We have been enjoying days that are so much like spring that we even begin to imagine summer. Now, that's really getting ahead of ourselves! Our chickens are laying, and lately, I cannot decide which is prettier... their eggs, or their nest. We aren't buying rice hulls, or straw, or sand, or pine shavings, and instead we are using all of the fallen leaves, pine needles, and garden sweepings. What was once "yard waste" and hauled to the curb is now the ground covering in the run, bedding for goats, and lining for nests. It seems to suit everyone fine. The hens come running when I freshen things up, taking keen interest in the variety and choices that they scratch, and rummage through. The goats nibble, too. We don't spray anything in our yard, so there are no worries about poisons or toxins. The clipped herbs, like rosemary and lavender are natural pesticides, and beneficial to the animals. After a time, when everything is raked out, we have broken down, fertile mulch to return to the garden, or add to the compost. And it makes such a pretty backdrop for those beautiful eggs.
It's looking so much like spring, the barn beckons. Warmer nights, longer days tempt us to sweep and dust our favorite bunkhouse, and sink into a good book, collect more herbs, plan the next adventure. Soon, maybe, there will be bonfires, sleepovers, and CandleLight. It's nice just thinking of such pleasures.
Our chicas have finally settled on one spot for laying their eggs, and have at last given up on laying their eggs in the goats' hay feeder, or the goats' cottage. Instead, all the hens are laying in the old rabbit hutch I dragged home from a neighbor's curb. This creates a bit of a traffic jam, and since the hutch has two sections, I decided to make a curtain, in hopes of making the first room more appealing to the hens. Hens appreciate a little privacy, less light, a hint of secrecy, when laying their eggs.

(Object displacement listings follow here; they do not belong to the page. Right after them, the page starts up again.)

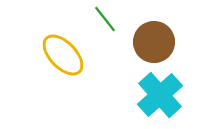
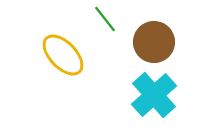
cyan cross: moved 6 px left
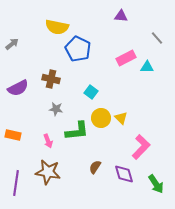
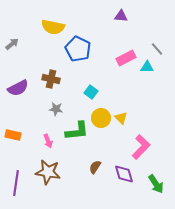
yellow semicircle: moved 4 px left
gray line: moved 11 px down
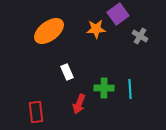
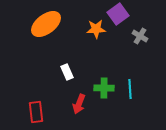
orange ellipse: moved 3 px left, 7 px up
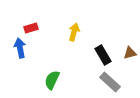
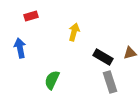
red rectangle: moved 12 px up
black rectangle: moved 2 px down; rotated 30 degrees counterclockwise
gray rectangle: rotated 30 degrees clockwise
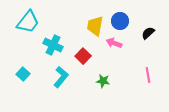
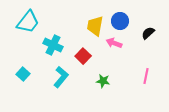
pink line: moved 2 px left, 1 px down; rotated 21 degrees clockwise
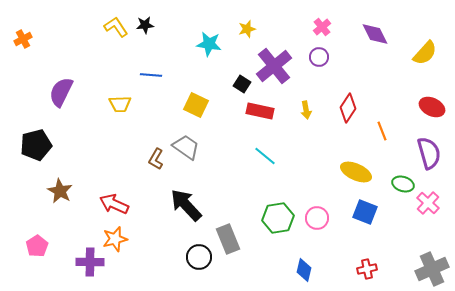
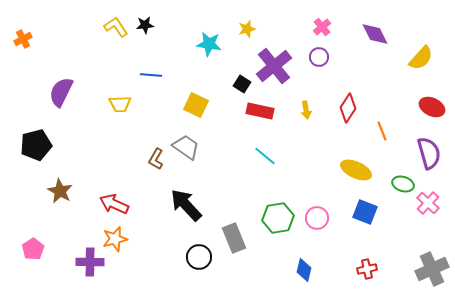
yellow semicircle at (425, 53): moved 4 px left, 5 px down
yellow ellipse at (356, 172): moved 2 px up
gray rectangle at (228, 239): moved 6 px right, 1 px up
pink pentagon at (37, 246): moved 4 px left, 3 px down
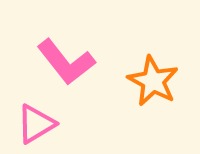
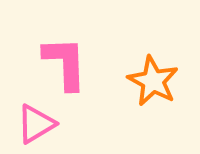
pink L-shape: moved 1 px left, 1 px down; rotated 144 degrees counterclockwise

Fiona was on the nest, and Lady Thompson was in the waiting room, and two more hens were clucking impatiently, waiting in line. Fiona nodded politely, before heading out.
It's a busy morning.
And there's still a line.
Sometimes they don't even take turns. Sometimes one hen will just walk over the other, sitting on the nesting hen until she's literally forced out. The solution might seem obvious: We need more nest boxes. There are at least four other places where they could, and have, laid eggs... but when a nest becomes popular, there's no stopping the traffic!